Warning: political rant

Sometimes the ignorance and gullibility of large swaths of the American populace fill me with despair. The current shouting matches taking place all across the country concerning the health care reform bill are a good case in point.

First there is the nonsense about what Sarah Palin calls the government death squads. When you get old somebody from the government is going to come around and ask you how you want to die. Actually, if you think about it rationally (which those people who will believe any scare tactics the wealthy insurance companies care to throw at them, all too often fail to do), this wouldn't be a bad idea. Americans persist in pretending they're never going to die, when as a matter fact death is the one indisputable fact of life; and it would be much better if people made proper arrangements for this fact before it was too late and their families were stuck with making heart-wrenching decisions with no guidance. However, that's not the point. The point is that the bills before Congress propose nothing of the sort. They propose including payment to doctors for counseling on end-of-life care. If you become incapacitated do you want everything possible done to sustain life, or do you want, instead, a living will? At what point do you want all aggressive therapy to stop, and hospice care to take over? Etc., etc. None of this would be done by govern-ment "bureaucrats," but by doctors, who are, after all, sworn to "first, do no harm." They wouldn't be encouraging you to let yourself be euthanized, they would be encouraging you to think intelligently and sensibly about these important matters while you're still in good enough shape to make the necessary decisions.

And then there's all the milarky about how if we're not careful we'll have a terrible, uncaring health system like they have in England and Canada -- whose citizens are now expressing anger at how those systems are being misrepresented by the ads here. My English friends Ann and John had two children and didn't pay a dime to have them. As Ann said to me, "I can't imagine going through child birth, and all the adjustments connected with having a baby, and coming home to huge hospital bills as well!" Both she and John have leveled criticisms at the NHS on occasion -- like any system it is not perfect -- but both are basically highly supportive of it, as are most of the citizens of the U.K. But because we are, as a country, essentially ignorant of what life is like in other countries -- unless something happening in another country impacts the U.S., or U.S. citizens, or is a natural disaster like a tsunami or an earthquake, network news does not report on it -- we don't know that the scare ads we are seeing all over the television simply do not represent the experience or attitudes of most of the people living under these systems.

And then there are those people yelling, you're going to have this public option plan at the expense of my Medicare! Excuse me, are they not aware that Medicare is a "public option" government-run plan, exactly the kind of thing they're objecting to?
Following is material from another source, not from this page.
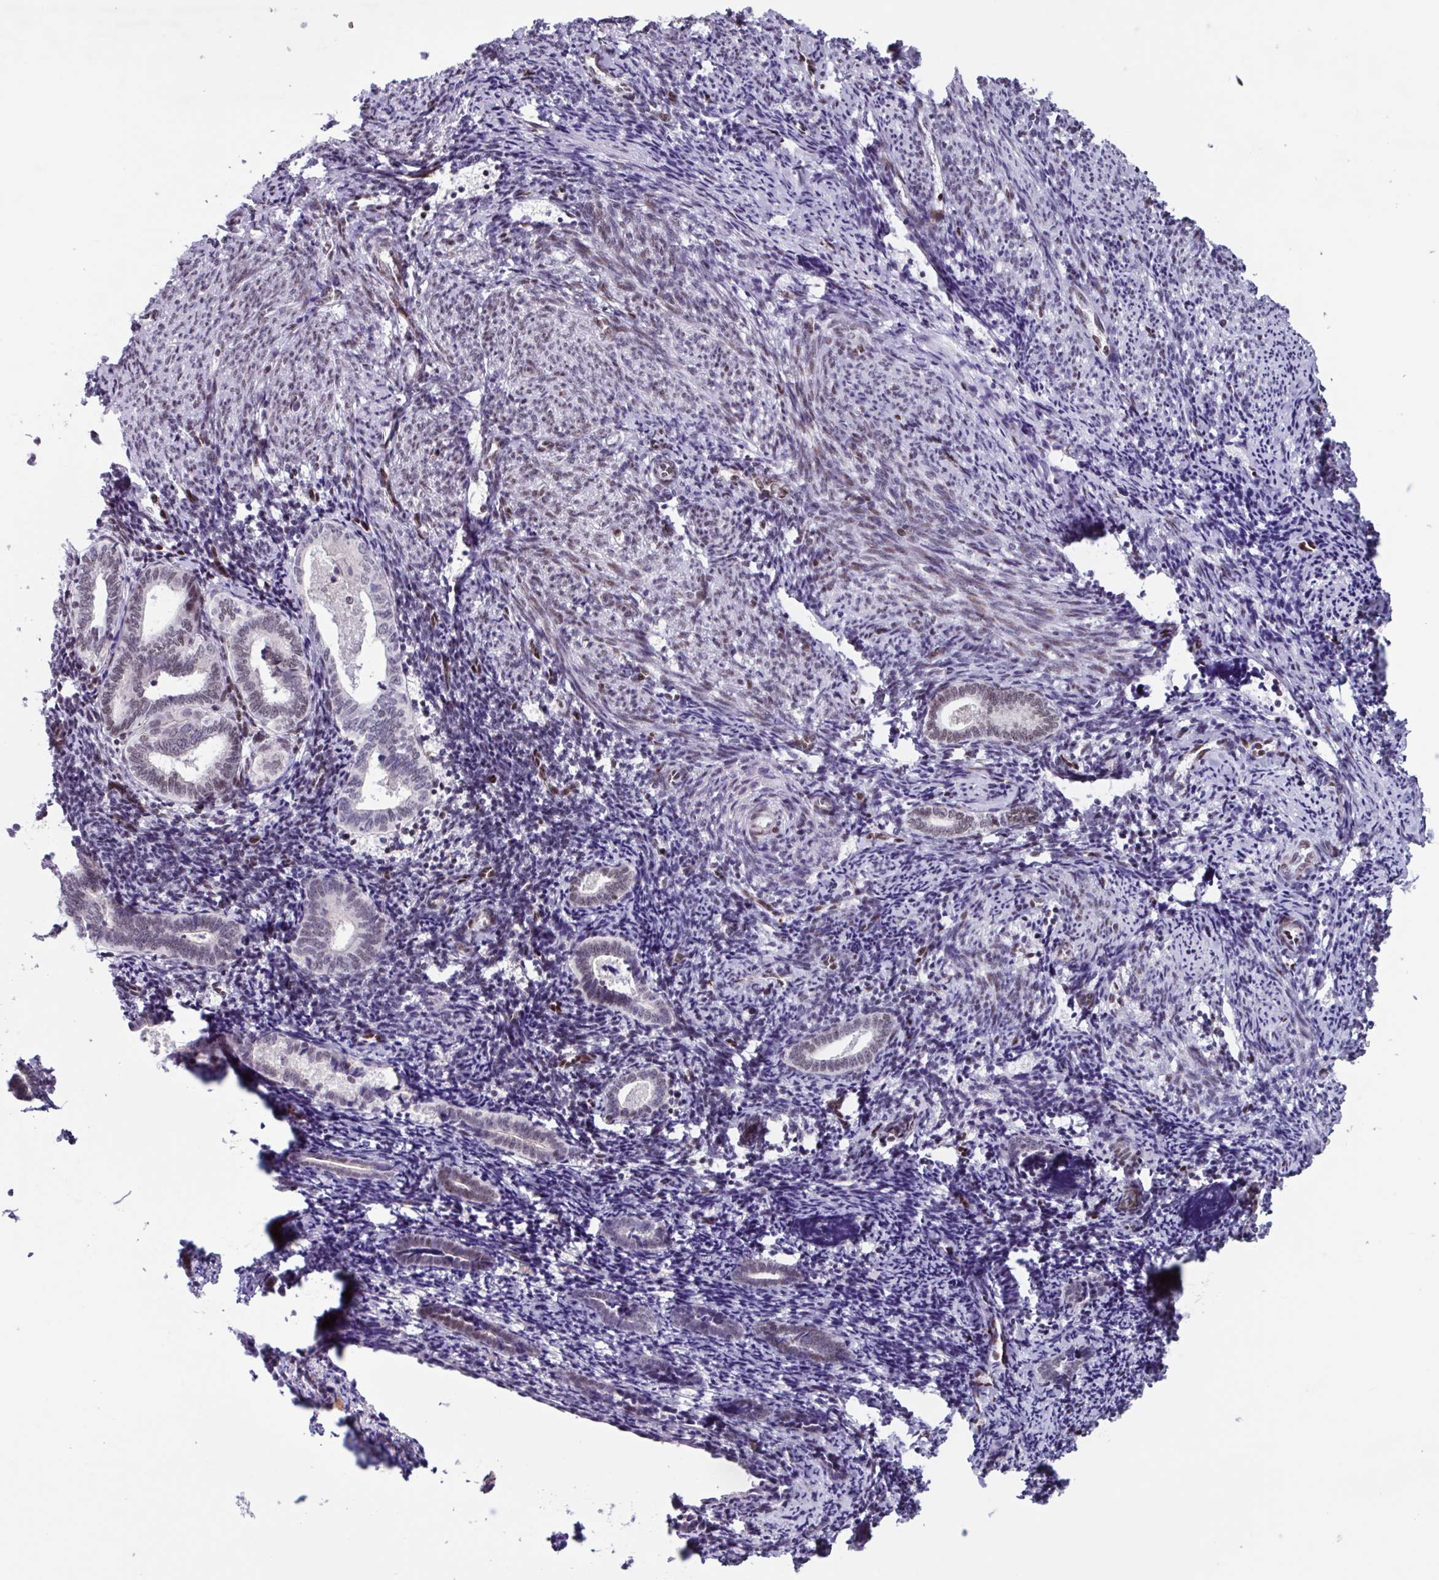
{"staining": {"intensity": "negative", "quantity": "none", "location": "none"}, "tissue": "endometrium", "cell_type": "Cells in endometrial stroma", "image_type": "normal", "snomed": [{"axis": "morphology", "description": "Normal tissue, NOS"}, {"axis": "topography", "description": "Endometrium"}], "caption": "This is a image of IHC staining of unremarkable endometrium, which shows no expression in cells in endometrial stroma.", "gene": "ZNF575", "patient": {"sex": "female", "age": 54}}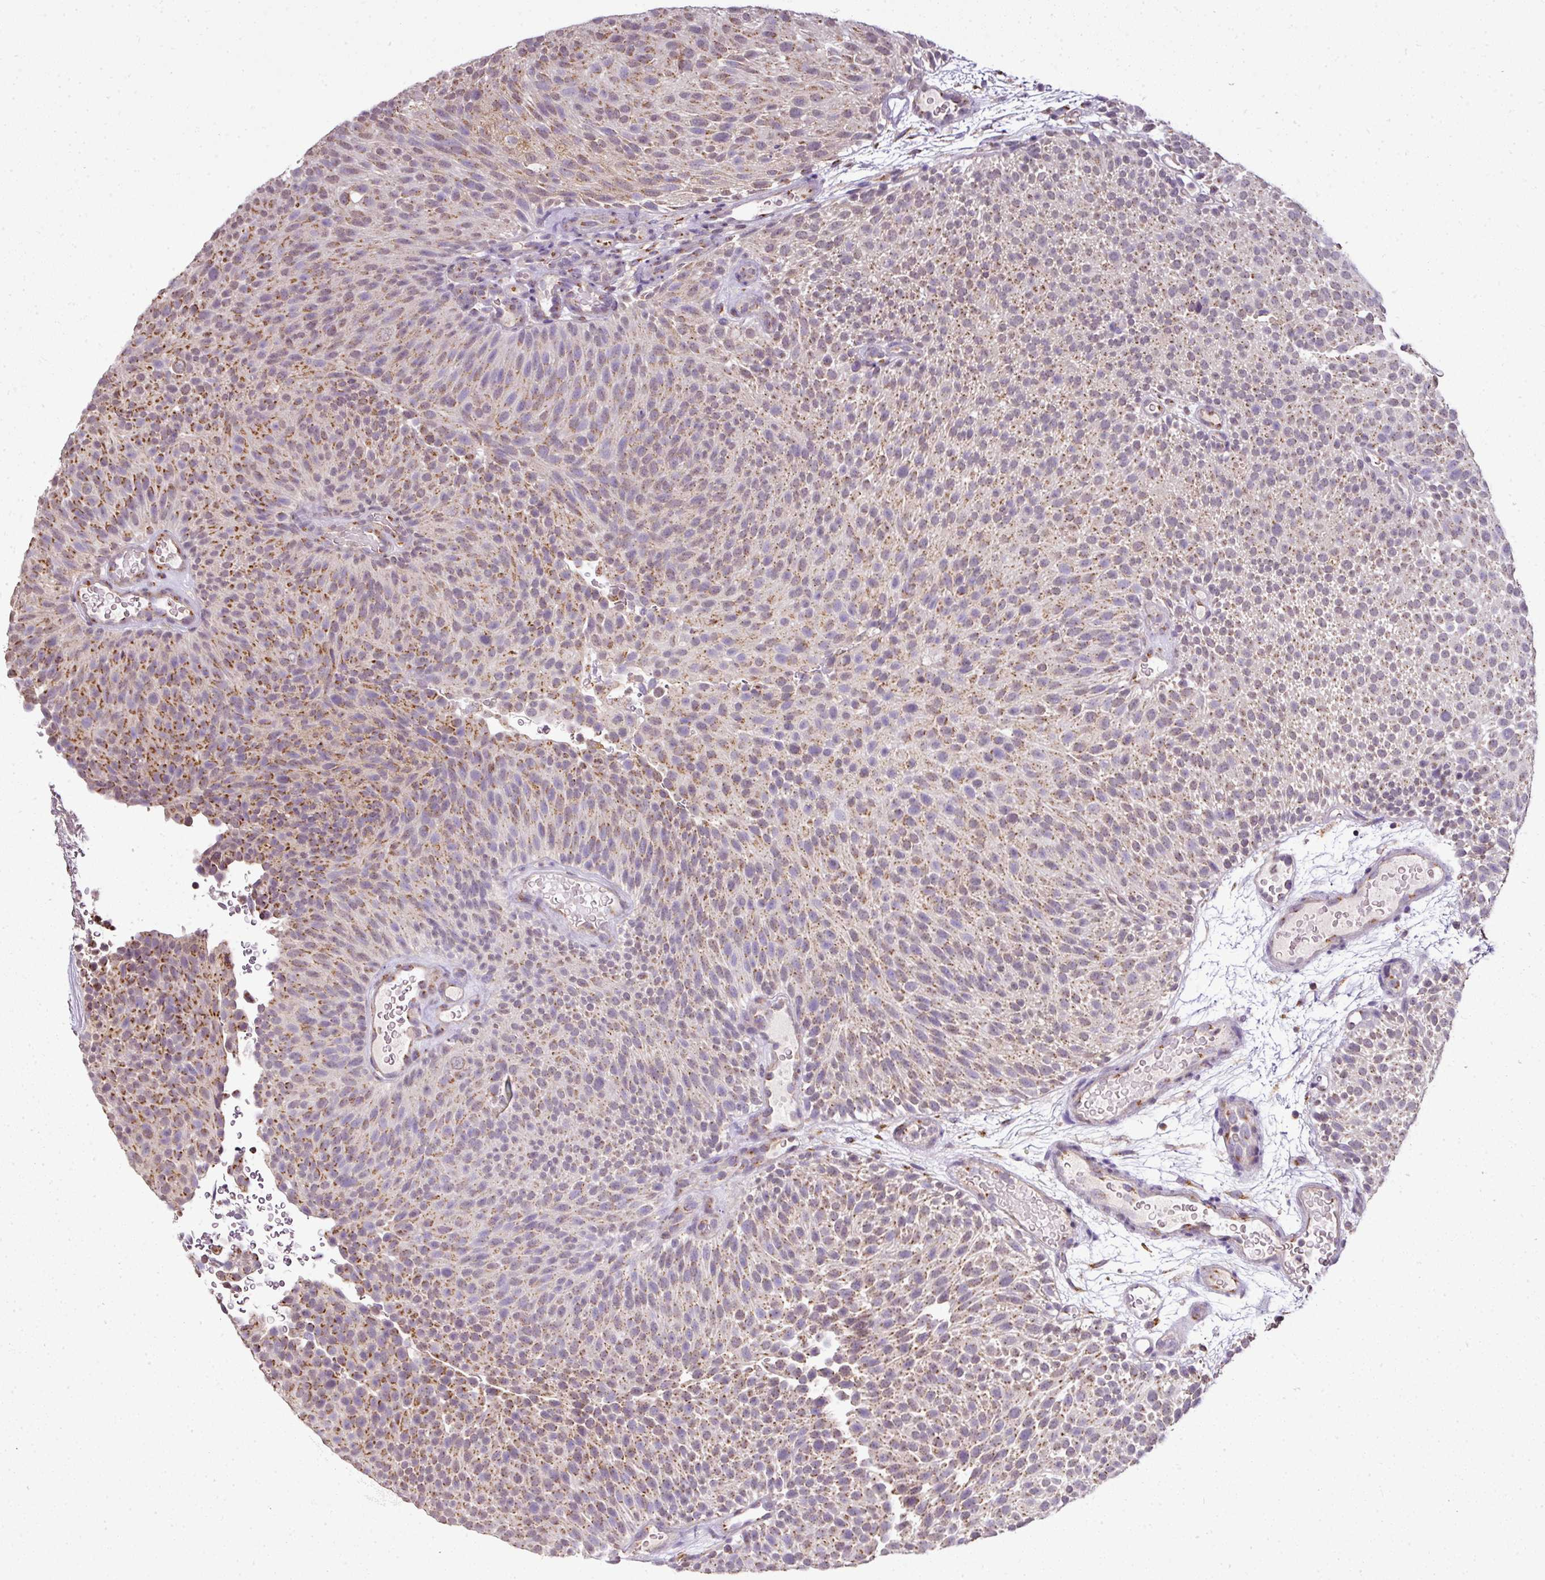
{"staining": {"intensity": "moderate", "quantity": ">75%", "location": "cytoplasmic/membranous"}, "tissue": "urothelial cancer", "cell_type": "Tumor cells", "image_type": "cancer", "snomed": [{"axis": "morphology", "description": "Urothelial carcinoma, Low grade"}, {"axis": "topography", "description": "Urinary bladder"}], "caption": "Immunohistochemical staining of human urothelial cancer displays medium levels of moderate cytoplasmic/membranous staining in approximately >75% of tumor cells.", "gene": "JPH2", "patient": {"sex": "male", "age": 78}}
Where do people leave their brains when they leave home?

There are legitimate things one can base objection to the bills on, perhaps how-do-we-pay for-this being one. The simple, and logical, answer to that would be: we raise taxes. All the countries with excellent health care systems have higher taxes to pay for them. They have accepted the idea of the shared burden of higher taxes, in order to have the shared benefit of good, reliable health care that does not force anybody to declare bankruptcy, because of their med-ical bills, or to go without medical care, because they can't afford it.
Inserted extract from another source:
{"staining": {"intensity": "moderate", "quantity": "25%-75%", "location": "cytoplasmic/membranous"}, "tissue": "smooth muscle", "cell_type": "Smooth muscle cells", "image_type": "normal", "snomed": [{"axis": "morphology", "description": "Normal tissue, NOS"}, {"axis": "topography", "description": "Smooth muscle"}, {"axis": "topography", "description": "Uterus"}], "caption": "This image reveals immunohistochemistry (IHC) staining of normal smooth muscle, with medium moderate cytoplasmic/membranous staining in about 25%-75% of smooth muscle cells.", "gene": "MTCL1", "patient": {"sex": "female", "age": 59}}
But Congress is scared to death to come out and say, 'we'll have to raise taxes, but it will be worth it.' I think it's a mistake for President Obama to insist that only the very rich should be taxed. Those guys should perhaps bear the lion's share of the burden, but it should, again, be a shared burden. My taxes help pay for improved roads, and I get to use those improved roads. My taxes should help pay for an improved health care system for everyone...including me.